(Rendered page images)
*****

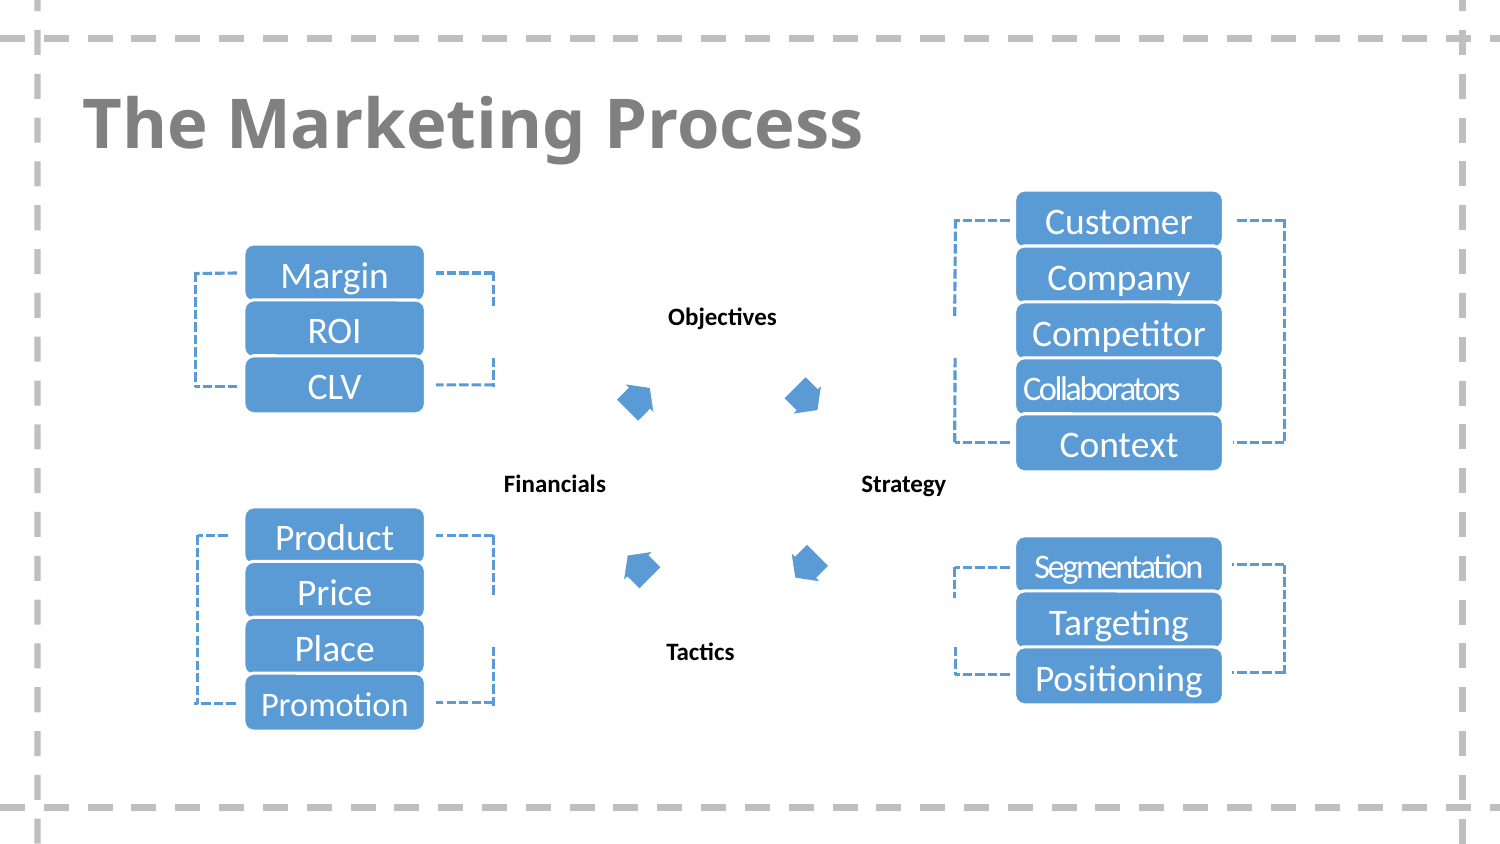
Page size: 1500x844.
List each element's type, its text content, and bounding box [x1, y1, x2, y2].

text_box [492, 294, 953, 672]
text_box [193, 189, 1285, 732]
title The Marketing Process [74, 44, 1426, 209]
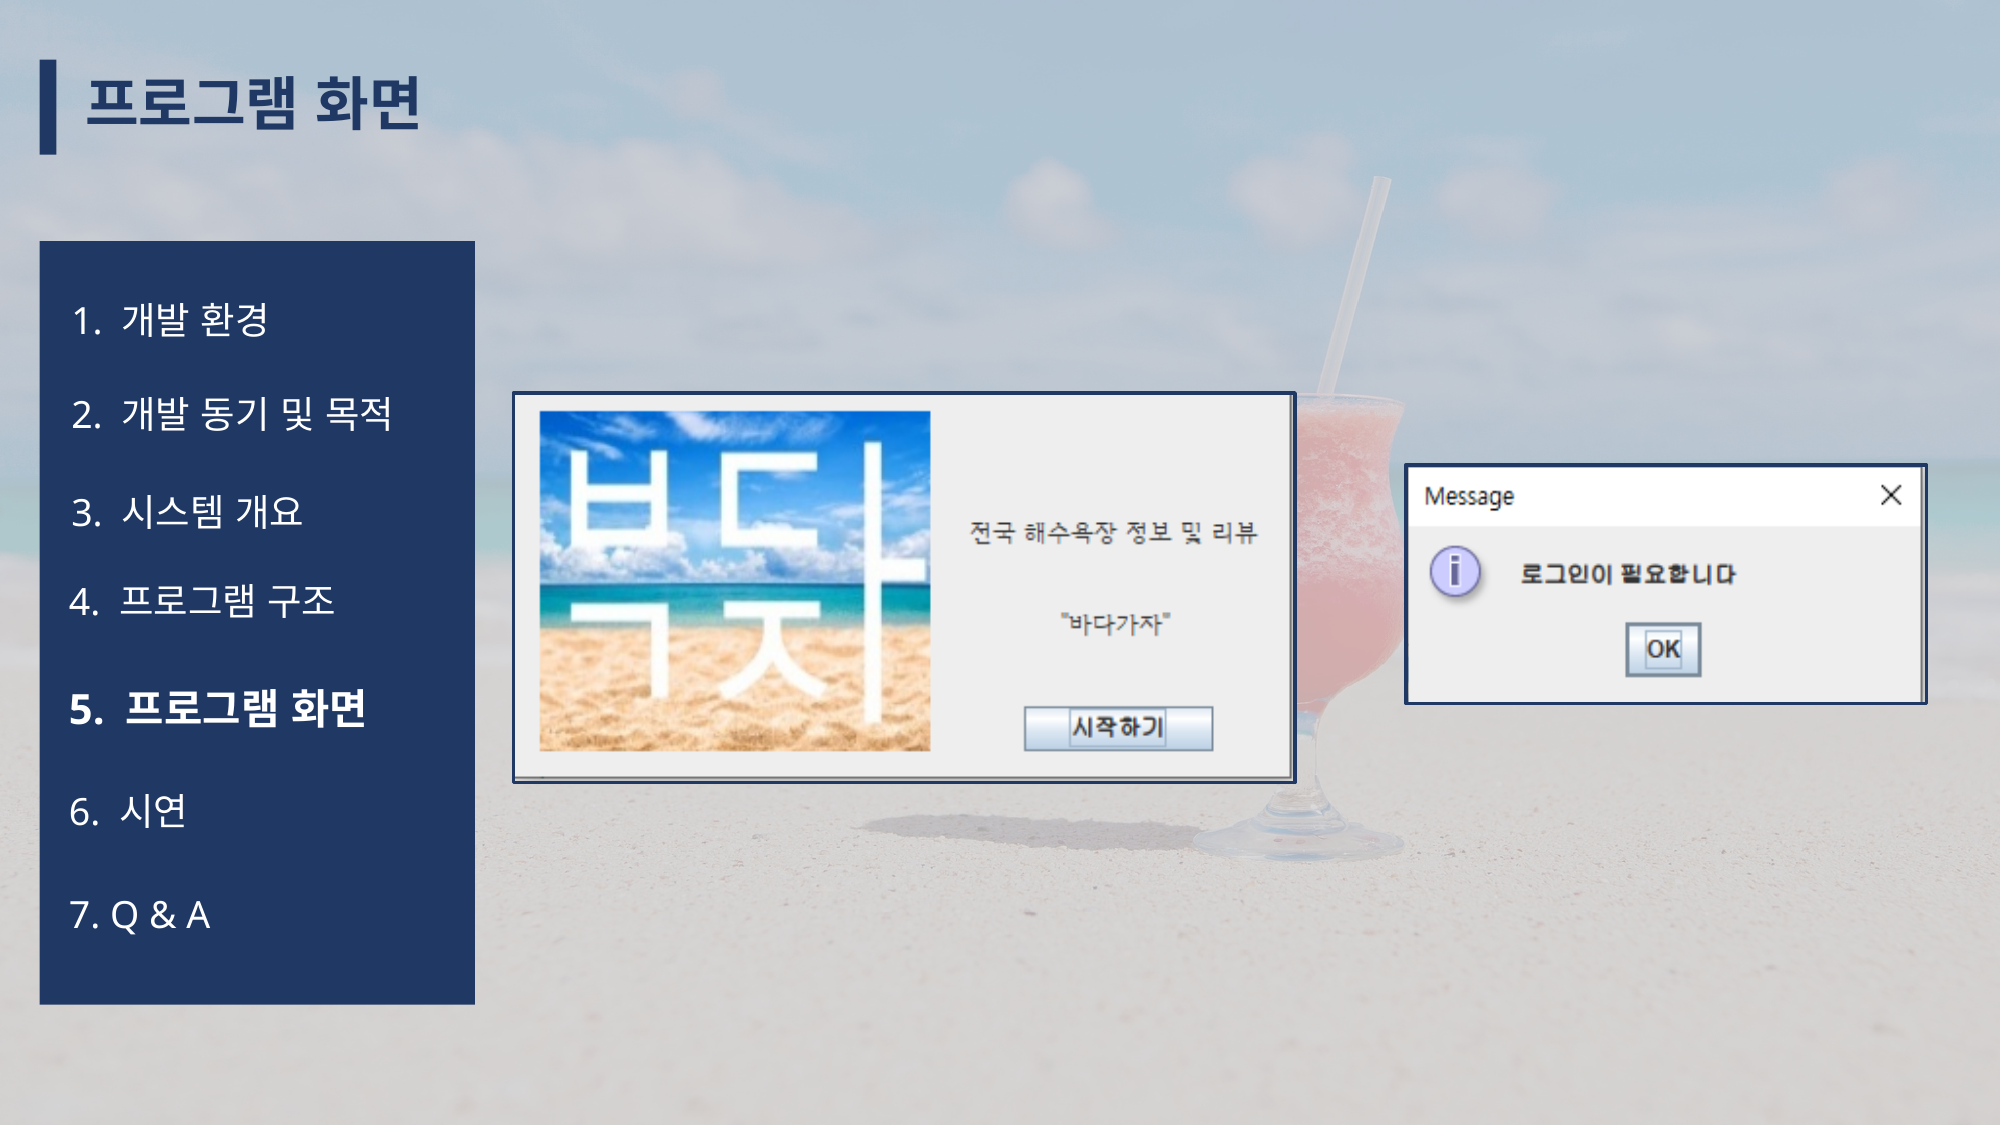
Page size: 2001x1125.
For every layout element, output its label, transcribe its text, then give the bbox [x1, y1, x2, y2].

picture [1407, 466, 1925, 702]
text_box 4. 프로그램 구조 [54, 570, 459, 631]
text_box [39, 240, 476, 1006]
text_box 2. 개발 동기 및 목적 [56, 383, 461, 443]
text_box 7. Q & A [54, 883, 459, 944]
text_box 3. 시스템 개요 [56, 481, 461, 542]
picture [515, 394, 1294, 781]
text_box 프로그램 화면 [70, 59, 516, 144]
text_box 6. 시연 [54, 780, 459, 841]
text_box [0, 0, 2000, 1125]
text_box [39, 58, 57, 156]
text_box 5. 프로그램 화면 [54, 675, 459, 741]
text_box 1. 개발 환경 [56, 289, 359, 350]
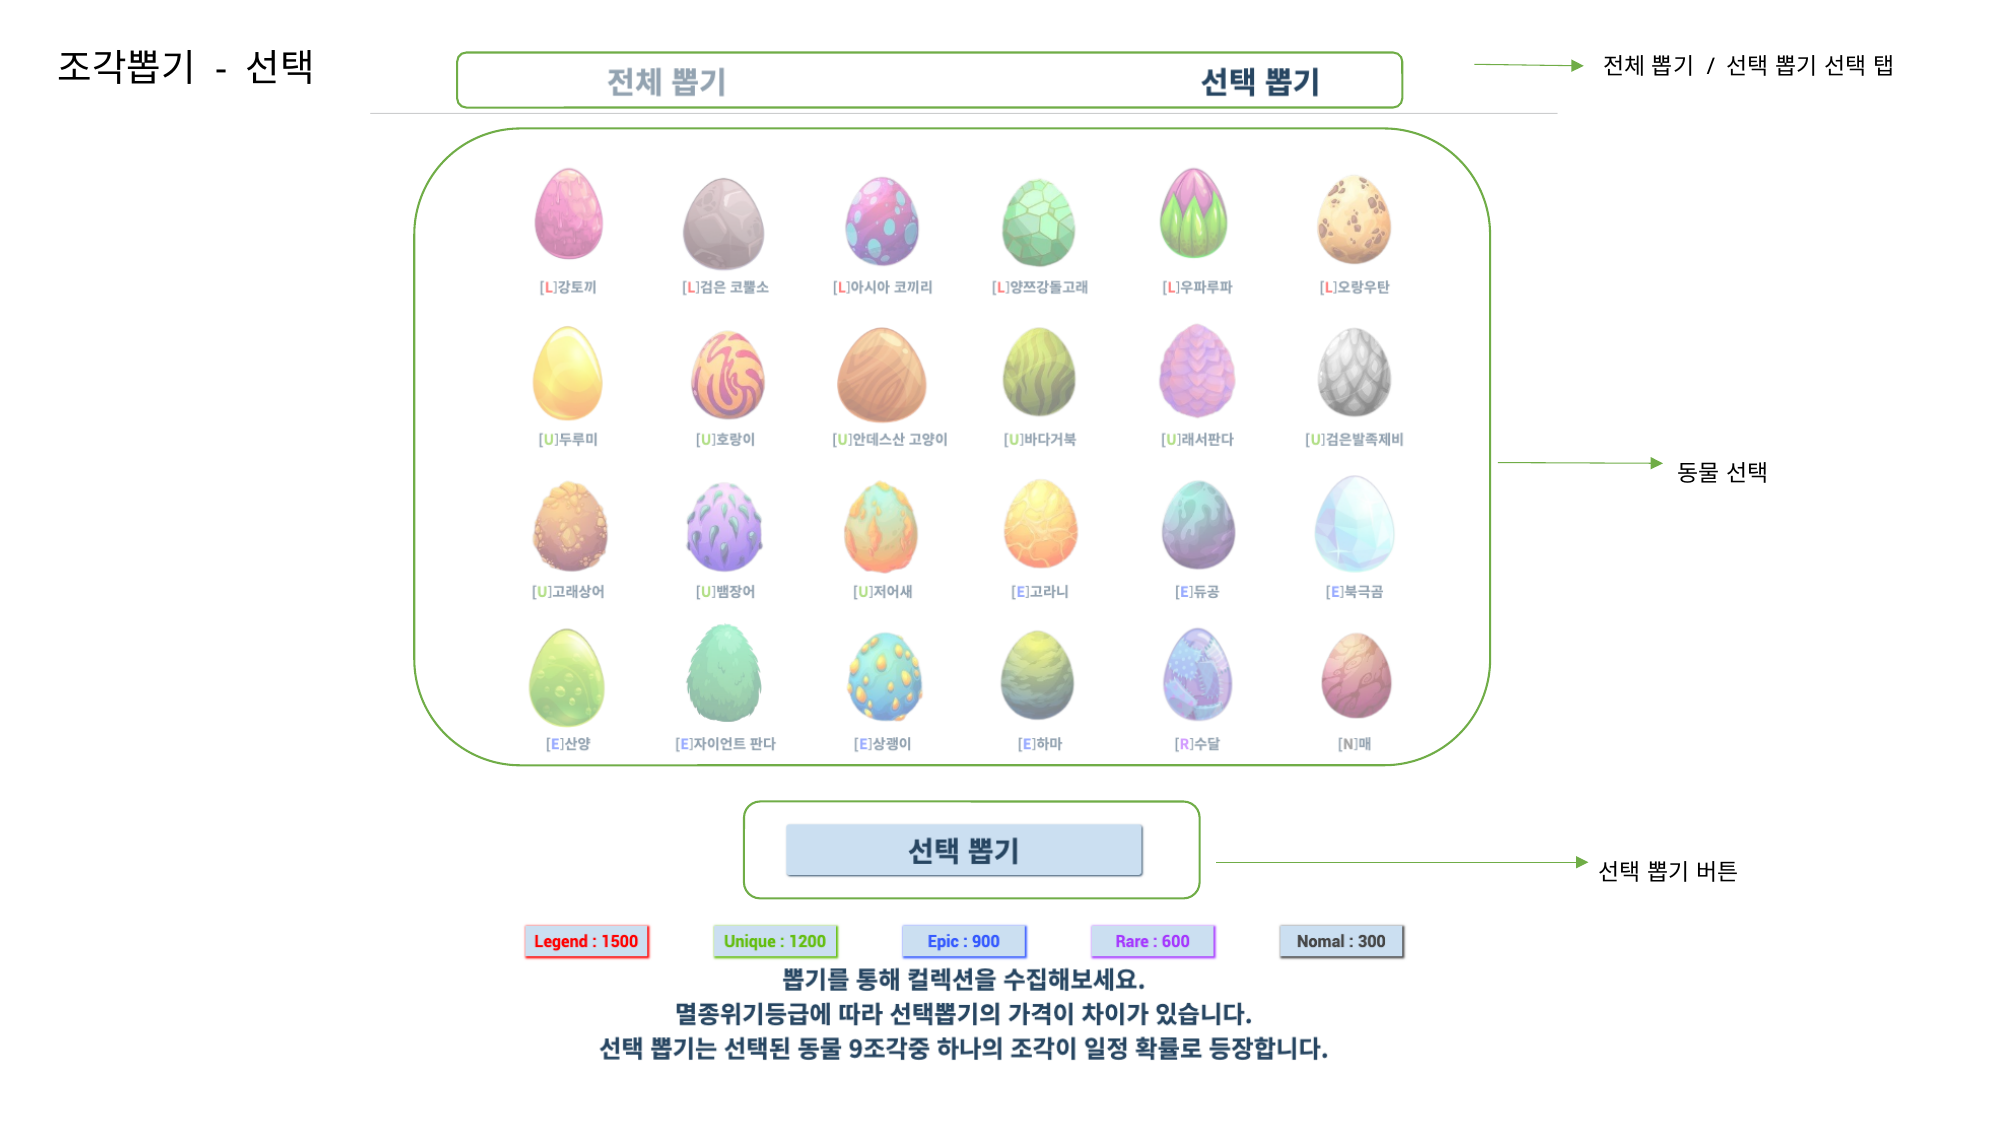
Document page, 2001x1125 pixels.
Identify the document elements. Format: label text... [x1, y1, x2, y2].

text_box 동물 선택 [1662, 451, 2000, 494]
text_box 전체 뽑기 / 선택 뽑기 선택 탭 [1588, 44, 1962, 87]
picture [355, 50, 1589, 1075]
text_box 선택 뽑기 버튼 [1589, 849, 1958, 893]
text_box 조각뽑기 - 선택 [42, 36, 330, 97]
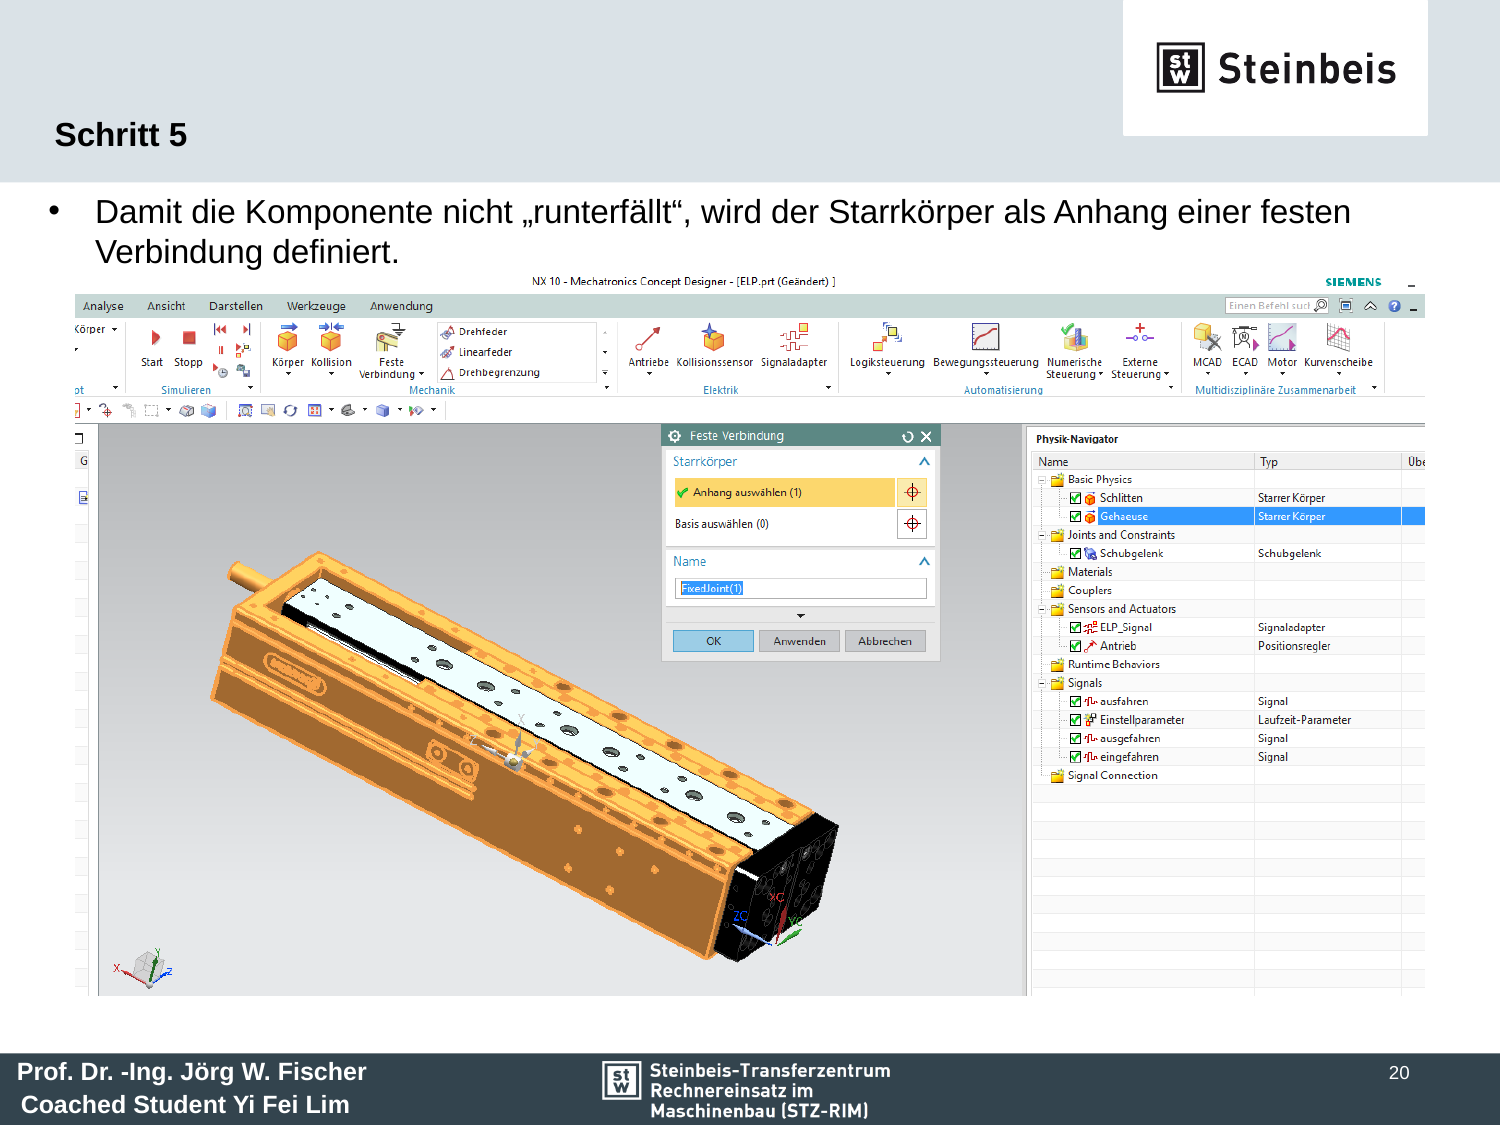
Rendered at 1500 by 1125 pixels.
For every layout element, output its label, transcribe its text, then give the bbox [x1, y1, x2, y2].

picture [592, 1057, 908, 1121]
title Schritt 5 [39, 66, 951, 162]
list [74, 271, 1426, 996]
text_box Damit die Komponente nicht „runterfällt“, wird der Starrkörper als Anhang einer festen Verbindung definiert. [33, 182, 1425, 278]
slide_number 20 [1074, 1053, 1426, 1125]
picture [1108, 0, 1444, 143]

*****

#### [Task directions]
Repeat each entry exactly as given; no pictures belong in the copy.

#### [Written solution]
Page size: 1500x844.
List each element's type, its text content, and bounding box [x1, y1, x2, y2].

text_box [492, 294, 953, 672]
text_box [193, 189, 1285, 732]
title The Marketing Process [74, 44, 1426, 209]
Page size: 2001x1125.
For every layout element, output its label, transcribe its text, then give the bbox [x1, y1, x2, y2].

picture [1407, 466, 1925, 702]
text_box 4. 프로그램 구조 [54, 570, 459, 631]
text_box [39, 240, 476, 1006]
text_box 2. 개발 동기 및 목적 [56, 383, 461, 443]
text_box 7. Q & A [54, 883, 459, 944]
text_box 3. 시스템 개요 [56, 481, 461, 542]
picture [515, 394, 1294, 781]
text_box 프로그램 화면 [70, 59, 516, 144]
text_box 6. 시연 [54, 780, 459, 841]
text_box [0, 0, 2000, 1125]
text_box [39, 58, 57, 156]
text_box 5. 프로그램 화면 [54, 675, 459, 741]
text_box 1. 개발 환경 [56, 289, 359, 350]
Document page, 2001x1125 pixels.
Identify the document elements. Format: label text... [x1, y1, x2, y2].

text_box 동물 선택 [1662, 451, 2000, 494]
text_box 전체 뽑기 / 선택 뽑기 선택 탭 [1588, 44, 1962, 87]
picture [355, 50, 1589, 1075]
text_box 선택 뽑기 버튼 [1589, 849, 1958, 893]
text_box 조각뽑기 - 선택 [42, 36, 330, 97]
Rendered at 1500 by 1125 pixels.
For every layout element, output its label, transcribe its text, then give the bbox [x1, y1, x2, y2].

picture [592, 1057, 908, 1121]
title Schritt 5 [39, 66, 951, 162]
list [74, 271, 1426, 996]
text_box Damit die Komponente nicht „runterfällt“, wird der Starrkörper als Anhang einer festen Verbindung definiert. [33, 182, 1425, 278]
slide_number 20 [1074, 1053, 1426, 1125]
picture [1108, 0, 1444, 143]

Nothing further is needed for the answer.